Multimodal decoding of human liver regeneration

Article

Matchett, K. P.; Wilson-Kanamori, J. R.; Portman, J. R.; Kapourani, C. A.; Fercoq, F.; May, S.; Zajdel, E.; Beltran, M.; Sutherland, E. F.; Mackey, J. B. G.; Brice, M.; Wilson, G. C.; Wallace, S. J.; Kitto, L.; Younger, N. T.; Dobie, R.; Mole, D. J.; Oniscu, G. C.; Wigmore, S. J.; Ramachandran, P.; Vallejos, C. A.; Carragher, N. O.; Saeidinejad, M. M.; Quaglia, A.; Jalan, R.; Simpson, K. J.; Kendall, T. J.; Rule, J. A.; Lee, W. M.; Hoare, M.; Weston, C. J.; Marioni, J. C.; Teichmann, S. A.; Bird, T. G.; Carlin, L. M.; Henderson, N. C.

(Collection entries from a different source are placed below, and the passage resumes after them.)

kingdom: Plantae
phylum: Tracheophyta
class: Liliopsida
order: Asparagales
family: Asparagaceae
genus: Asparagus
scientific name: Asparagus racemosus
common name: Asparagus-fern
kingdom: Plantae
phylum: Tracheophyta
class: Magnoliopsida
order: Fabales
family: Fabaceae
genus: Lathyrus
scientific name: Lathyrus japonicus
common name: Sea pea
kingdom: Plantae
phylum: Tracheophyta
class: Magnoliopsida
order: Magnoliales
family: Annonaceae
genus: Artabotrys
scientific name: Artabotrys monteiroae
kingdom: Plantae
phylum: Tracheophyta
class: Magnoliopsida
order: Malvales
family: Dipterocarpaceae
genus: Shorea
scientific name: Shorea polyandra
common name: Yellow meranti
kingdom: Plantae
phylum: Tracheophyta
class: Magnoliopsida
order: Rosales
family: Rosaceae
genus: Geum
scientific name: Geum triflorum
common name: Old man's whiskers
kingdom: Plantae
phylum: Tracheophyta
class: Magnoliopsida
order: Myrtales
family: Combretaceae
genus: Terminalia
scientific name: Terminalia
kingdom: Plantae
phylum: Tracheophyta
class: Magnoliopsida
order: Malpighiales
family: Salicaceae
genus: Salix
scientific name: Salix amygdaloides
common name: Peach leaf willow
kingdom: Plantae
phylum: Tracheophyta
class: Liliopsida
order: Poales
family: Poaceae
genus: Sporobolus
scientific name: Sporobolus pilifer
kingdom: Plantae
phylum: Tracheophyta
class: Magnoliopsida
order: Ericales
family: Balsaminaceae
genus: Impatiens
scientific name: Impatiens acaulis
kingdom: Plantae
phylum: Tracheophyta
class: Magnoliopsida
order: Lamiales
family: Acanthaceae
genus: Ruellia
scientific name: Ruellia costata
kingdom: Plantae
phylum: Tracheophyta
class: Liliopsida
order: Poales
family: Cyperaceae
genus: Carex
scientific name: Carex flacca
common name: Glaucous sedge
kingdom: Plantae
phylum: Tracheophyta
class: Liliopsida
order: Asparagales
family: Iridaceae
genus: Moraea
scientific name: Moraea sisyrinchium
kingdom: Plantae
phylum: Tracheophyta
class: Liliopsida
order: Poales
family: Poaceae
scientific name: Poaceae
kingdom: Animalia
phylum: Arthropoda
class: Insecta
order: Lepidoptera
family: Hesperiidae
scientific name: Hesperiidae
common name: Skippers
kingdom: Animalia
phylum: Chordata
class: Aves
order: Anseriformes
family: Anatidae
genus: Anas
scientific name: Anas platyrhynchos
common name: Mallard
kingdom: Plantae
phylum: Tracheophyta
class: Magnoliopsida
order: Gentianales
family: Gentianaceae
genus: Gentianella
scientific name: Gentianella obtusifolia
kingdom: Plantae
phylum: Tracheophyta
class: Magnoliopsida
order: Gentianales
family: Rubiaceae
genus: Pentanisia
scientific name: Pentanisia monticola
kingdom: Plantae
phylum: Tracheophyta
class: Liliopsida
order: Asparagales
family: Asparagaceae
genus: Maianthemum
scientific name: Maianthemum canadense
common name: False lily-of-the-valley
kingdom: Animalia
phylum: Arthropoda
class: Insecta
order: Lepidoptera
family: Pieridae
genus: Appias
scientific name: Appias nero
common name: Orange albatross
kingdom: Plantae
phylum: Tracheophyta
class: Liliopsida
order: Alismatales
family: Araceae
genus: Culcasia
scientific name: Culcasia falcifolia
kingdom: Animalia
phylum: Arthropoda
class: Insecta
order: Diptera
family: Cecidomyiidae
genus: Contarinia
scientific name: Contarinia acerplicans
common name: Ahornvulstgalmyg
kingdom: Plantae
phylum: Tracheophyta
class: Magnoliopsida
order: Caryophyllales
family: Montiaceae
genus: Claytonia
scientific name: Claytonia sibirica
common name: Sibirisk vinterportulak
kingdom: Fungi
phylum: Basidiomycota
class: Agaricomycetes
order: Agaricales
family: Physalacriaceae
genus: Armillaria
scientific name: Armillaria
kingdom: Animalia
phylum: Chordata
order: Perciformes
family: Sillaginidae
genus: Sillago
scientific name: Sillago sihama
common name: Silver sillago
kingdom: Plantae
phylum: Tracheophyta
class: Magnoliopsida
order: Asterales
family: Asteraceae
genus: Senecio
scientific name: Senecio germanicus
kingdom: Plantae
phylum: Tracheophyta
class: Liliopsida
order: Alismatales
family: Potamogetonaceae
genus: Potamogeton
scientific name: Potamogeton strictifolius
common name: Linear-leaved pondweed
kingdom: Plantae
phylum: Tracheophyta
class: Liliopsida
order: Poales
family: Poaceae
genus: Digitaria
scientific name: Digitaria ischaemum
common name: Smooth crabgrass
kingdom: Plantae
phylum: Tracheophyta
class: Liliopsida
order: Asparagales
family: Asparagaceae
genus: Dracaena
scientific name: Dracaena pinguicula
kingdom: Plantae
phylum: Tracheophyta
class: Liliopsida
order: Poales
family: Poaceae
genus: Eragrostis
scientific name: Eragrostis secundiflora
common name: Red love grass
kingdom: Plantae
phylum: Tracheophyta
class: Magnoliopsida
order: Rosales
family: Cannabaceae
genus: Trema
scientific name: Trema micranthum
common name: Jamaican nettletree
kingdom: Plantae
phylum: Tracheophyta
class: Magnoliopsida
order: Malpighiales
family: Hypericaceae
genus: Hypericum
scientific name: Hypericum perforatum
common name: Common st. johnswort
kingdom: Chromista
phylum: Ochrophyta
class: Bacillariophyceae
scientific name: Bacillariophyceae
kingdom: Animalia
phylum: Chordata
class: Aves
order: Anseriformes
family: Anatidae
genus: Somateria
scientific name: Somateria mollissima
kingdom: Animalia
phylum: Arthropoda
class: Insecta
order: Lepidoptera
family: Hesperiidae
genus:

University of Edinburgh; University of Edinburgh; University of Edinburgh; Beatson Institute; University of Edinburgh; Royal Infirmary of Edinburgh; University of Edinburgh; Karolinska Institutet; Alan Turing Institute; University of Edinburgh; University of London; University College London; University of London; University College London; Royal Free London NHS Foundation Trust; University of London; University College London; University of Edinburgh; University of Texas System; University of Texas Southwestern Medical Center; University of Cambridge; University of Cambridge; University of Birmingham; University of Birmingham; University of Birmingham; Cancer Research UK; University of Cambridge; CRUK Cambridge Institute; European Molecular Biology Laboratory (EMBL); European Bioinformatics Institute; Wellcome Trust Sanger Institute; University of Cambridge; University of Glasgow; University of Edinburgh

Nature

0028-5369

10.1038/s41586-024-07376-2

2024-06-06

The liver has a unique ability to regenerate(1,2); however, in the setting of acute liver failure (ALF), this regenerative capacity is often overwhelmed, leaving emergency liver transplantation as the only curative option(3-5). Here, to advance understanding of human liver regeneration, we use paired single-nucleus RNA sequencing combined with spatial profiling of healthy and ALF explant human livers to generate a single-cell, pan-lineage atlas of human liver regeneration. We uncover a novel ANXA2(+) migratory hepatocyte subpopulation, which emerges during human liver regeneration, and a corollary subpopulation in a mouse model of acetaminophen (APAP)-induced liver regeneration. Interrogation of necrotic wound closure and hepatocyte proliferation across multiple timepoints following APAP-induced liver injury in mice demonstrates that wound closure precedes hepatocyte proliferation. Four-dimensional intravital imaging of APAP-induced mouse liver injury identifies motile hepatocytes at the edge of the necrotic area, enabling collective migration of the hepatocyte sheet to effect wound closure. Depletion of hepatocyte ANXA2 reduces hepatocyte growth factor-induced human and mouse hepatocyte migration in vitro, and abrogates necrotic wound closure following APAP-induced mouse liver injury. Together, our work dissects unanticipated aspects of liver regeneration, demonstrating an uncoupling of wound closure and hepatocyte proliferation and uncovering a novel migratory hepatocyte subpopulation that mediates wound closure following liver injury. Therapies designed to promote rapid reconstitution of normal hepatic microarchitecture and reparation of the gut-liver barrier may advance new areas of therapeutic discovery in regenerative medicine.